Leslie Kernisan, MD MPH says
The best known risk calculator (AHA/ACC) does take into account current BP and cholesterol, and also whether a person is taking medication for these conditions. Hence, even if one is being “well treated”, there is still risk associated. But it’s less than if those conditions aren’t well treated.
Mac says
Any single target BMI you would advise? I’ll bet it is the low end of the “normal ” range.
Great work you do. Thank you !
Leslie Kernisan, MD MPH says
Thank you, glad you find the work useful.
Generally, a BMI of 18-25 kg/m2 is considered normal, BMI 25-30 kg/m2 is “overweight”, and BMI ≥ 30 kg/m2 is obese.
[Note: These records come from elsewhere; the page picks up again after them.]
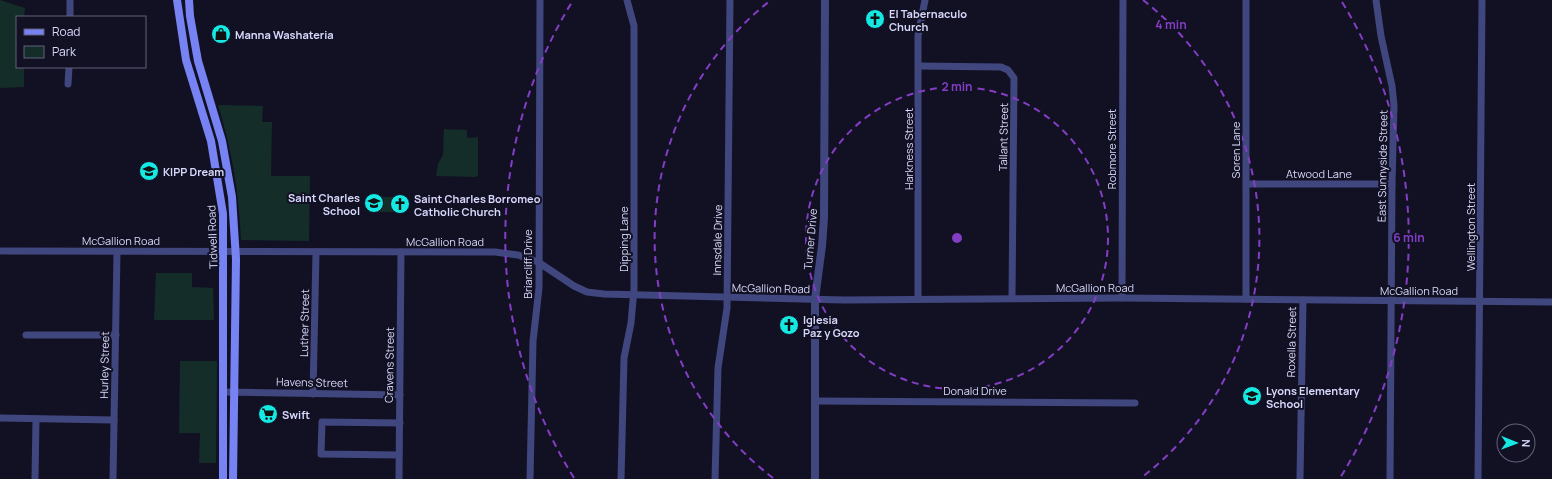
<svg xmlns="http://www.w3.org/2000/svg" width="1552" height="479" font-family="Manrope,sans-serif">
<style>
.green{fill:#142d29}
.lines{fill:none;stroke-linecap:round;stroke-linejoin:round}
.minor{stroke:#40467e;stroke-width:7}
.tertiary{stroke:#40467e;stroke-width:8}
.secondary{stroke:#7783f3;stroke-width:8}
.ring{fill:none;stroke:#843dc5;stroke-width:2;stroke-dasharray:7 5}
.labels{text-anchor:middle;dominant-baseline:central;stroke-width:4;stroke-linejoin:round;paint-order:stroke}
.poi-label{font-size:11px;font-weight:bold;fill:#d7d8fb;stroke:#121124;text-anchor:start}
.street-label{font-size:11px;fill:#d7d8fb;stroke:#121124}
.centre{fill:#843dc5;stroke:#121124;stroke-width:2}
.ring-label{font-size:12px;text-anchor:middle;font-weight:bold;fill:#843dc5;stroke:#121124;stroke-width:4;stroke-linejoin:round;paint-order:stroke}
</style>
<rect width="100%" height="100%" fill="#121124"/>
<!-- green -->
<g class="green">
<path d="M0 0 25 8 24 17H17V67H24V87L0 88Z"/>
<path d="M218 105 263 106 262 122H272L271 176H310L309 241 241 240C239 193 232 150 218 105Z"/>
<path d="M444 129 467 130V138L478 137V175L476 177 436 176 438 164 443 155Z"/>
<rect x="369" y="197" width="30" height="15"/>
<path d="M156 273H192V287L213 288 214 320H154Z"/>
<path d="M180 361H217L216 463H199L200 433H179Z"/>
</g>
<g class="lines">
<!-- minor -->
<g class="minor">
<path d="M1246 0V299"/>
<path d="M1376 0 1381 36 1392 86 1394 105 1392 184 1390 479"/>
<path d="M70 17V0"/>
<path d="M919 66 1001 67 1008 70 1014 78 1012 298"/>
<path d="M68 84 69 67"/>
<path d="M1246 184H1392"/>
<path d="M0 251 495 252 518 255 538 262 574 286 587 292 604 294 844 300 1122 298 1552 302"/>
<path d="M1122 298 1123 0"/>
<path d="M918 299V36L925 0"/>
<path d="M26 335H116"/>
<path d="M223 392 400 395"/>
<path d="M313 394 316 252"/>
<path d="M815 401 1135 403"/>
<path d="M0 418 114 420"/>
<path d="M399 455 321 454 322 422 400 423"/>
<path d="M35 479 36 419"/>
<path d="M113 479 117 252"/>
<path d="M399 479 401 252"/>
<path d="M530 479 533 341 539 288 540 0"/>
<path d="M621 479 624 358 631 323 634 289V26L627 0"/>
<path d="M715 479 718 368 727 308 730 0"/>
<path d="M1300 479 1303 300"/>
<path d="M1478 479 1482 0"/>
</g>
<!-- tertiary -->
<path class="tertiary" d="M815 479V299L822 246 824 218 825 0"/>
<!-- secondary -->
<g class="secondary">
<path d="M177 0 186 60 211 141 223 214V479"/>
<path d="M189 0 190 16 198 61 222 141 232 197 236 259 233 479"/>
</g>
</g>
<!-- distance rings -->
<g class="ring">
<circle cx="957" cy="238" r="151"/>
<path d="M773 478A302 302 0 0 1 771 0M1143 0A302 302 0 0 1 1141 478"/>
<path d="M574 478A452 452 0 0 1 572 2M1342 2A452 452 0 0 1 1340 478"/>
</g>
<!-- icons -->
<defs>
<symbol id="church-disc" viewBox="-11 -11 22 22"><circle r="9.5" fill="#15e9e4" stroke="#121124"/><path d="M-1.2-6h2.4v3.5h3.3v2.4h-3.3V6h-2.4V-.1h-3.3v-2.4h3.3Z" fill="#111"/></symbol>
<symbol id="shop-disc" viewBox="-11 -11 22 22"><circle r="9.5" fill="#15e9e4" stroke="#121124"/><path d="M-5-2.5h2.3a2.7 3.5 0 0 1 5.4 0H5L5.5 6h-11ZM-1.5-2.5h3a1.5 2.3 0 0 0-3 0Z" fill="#111"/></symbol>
<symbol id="school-disc" viewBox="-11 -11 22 22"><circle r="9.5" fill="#15e9e4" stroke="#121124"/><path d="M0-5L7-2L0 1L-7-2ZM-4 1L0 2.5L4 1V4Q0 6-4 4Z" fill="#111"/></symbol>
<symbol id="supermarket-disc" viewBox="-11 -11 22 22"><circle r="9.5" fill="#15e9e4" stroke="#121124"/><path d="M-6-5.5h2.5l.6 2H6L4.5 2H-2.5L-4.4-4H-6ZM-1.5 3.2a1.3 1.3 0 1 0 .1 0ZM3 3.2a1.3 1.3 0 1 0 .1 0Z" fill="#111"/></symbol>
</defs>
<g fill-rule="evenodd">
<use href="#church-disc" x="864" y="8" width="22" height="22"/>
<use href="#shop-disc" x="210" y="23" width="22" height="22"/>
<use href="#school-disc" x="138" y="160" width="22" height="22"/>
<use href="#school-disc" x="363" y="192" width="22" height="22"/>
<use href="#church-disc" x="389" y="193" width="22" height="22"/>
<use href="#church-disc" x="778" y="314" width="22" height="22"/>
<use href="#school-disc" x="1241" y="385" width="22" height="22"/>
<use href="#supermarket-disc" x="257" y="403" width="22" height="22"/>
</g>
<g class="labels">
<!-- poi labels -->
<g class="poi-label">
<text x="889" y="13">El Tabernaculo<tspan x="889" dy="13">Church</tspan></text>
<text x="235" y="34">Manna Washateria</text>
<text x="163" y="171">KIPP Dream</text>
<text x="360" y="197" text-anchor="end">Saint Charles<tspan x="360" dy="13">School</tspan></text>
<text x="414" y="198">Saint Charles Borromeo<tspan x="414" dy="13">Catholic Church</tspan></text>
<text x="803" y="319">Iglesia<tspan x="803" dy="13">Paz y Gozo</tspan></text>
<text x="1266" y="390">Lyons Elementary<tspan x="1266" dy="13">School</tspan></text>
<text x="282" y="414">Swift</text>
</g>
<!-- street labels -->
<g class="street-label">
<text transform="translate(1003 137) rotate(-89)">Tallant Street</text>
<text transform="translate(908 149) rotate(-90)">Harkness Street</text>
<text transform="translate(1111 149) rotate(-90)">Robmore Street</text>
<text transform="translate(1235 150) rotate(-90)">Soren Lane</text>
<text transform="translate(1382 166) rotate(-89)">East Sunnyside Street</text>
<text x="1319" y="173">Atwood Lane</text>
<text transform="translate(1470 227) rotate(-90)">Wellington Street</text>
<text transform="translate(212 237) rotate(-92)">Tidwell Road</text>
<text transform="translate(623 239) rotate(-90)">Dipping Lane</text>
<text transform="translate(810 239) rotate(-85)">Turner Drive</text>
<text x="121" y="240">McGallion Road</text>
<text transform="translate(717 240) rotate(-89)">Innsdale Drive</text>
<text x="445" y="241">McGallion Road</text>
<text transform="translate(527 264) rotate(-90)">Briarcliff Drive</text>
<text x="1095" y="287">McGallion Road</text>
<text transform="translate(771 288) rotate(1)">McGallion Road</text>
<text x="1419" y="290">McGallion Road</text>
<text transform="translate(304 323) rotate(-89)">Luther Street</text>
<text transform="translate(1291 342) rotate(-89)">Roxella Street</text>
<text transform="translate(104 365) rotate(-89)">Hurley Street</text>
<text transform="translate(389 365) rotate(-89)">Cravens Street</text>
<text transform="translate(312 382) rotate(1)">Havens Street</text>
<text x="975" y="390">Donald Drive</text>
</g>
</g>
<circle cx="957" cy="238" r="6" class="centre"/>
<g class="ring-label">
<text x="1171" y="29">4 min</text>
<text x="957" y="91">2 min</text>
<text x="1409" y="242">6 min</text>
</g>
<!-- legend -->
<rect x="16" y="16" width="130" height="52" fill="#121124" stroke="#61617a"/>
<rect x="24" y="29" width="20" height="6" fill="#7783f3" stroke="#61617a"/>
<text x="52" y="36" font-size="12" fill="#d7d8fb">Road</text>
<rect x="24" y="46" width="20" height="12" fill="#142d29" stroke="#61617a"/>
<text x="52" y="56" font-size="12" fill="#d7d8fb">Park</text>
<!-- north arrow -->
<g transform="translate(1516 443) rotate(91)"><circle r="19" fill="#121124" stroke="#61617a"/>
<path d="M0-3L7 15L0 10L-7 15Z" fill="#15e9e4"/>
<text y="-6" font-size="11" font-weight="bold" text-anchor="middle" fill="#d7d8fb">N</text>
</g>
</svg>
I have not researched the details of the normal category. Even at a given BMI, some people have larger waists and/or higher levels of body fat, which generally correspond to increased risk. It’s also quite plausible that the low end of normal BMI might be associated with lower CV risk, but I haven’t researched the question.
From a practical perspective, if someone seems to be above normal weight, what’s most important is to help them improve their diet and activity levels, and to start by aiming for a 5-7% weight loss.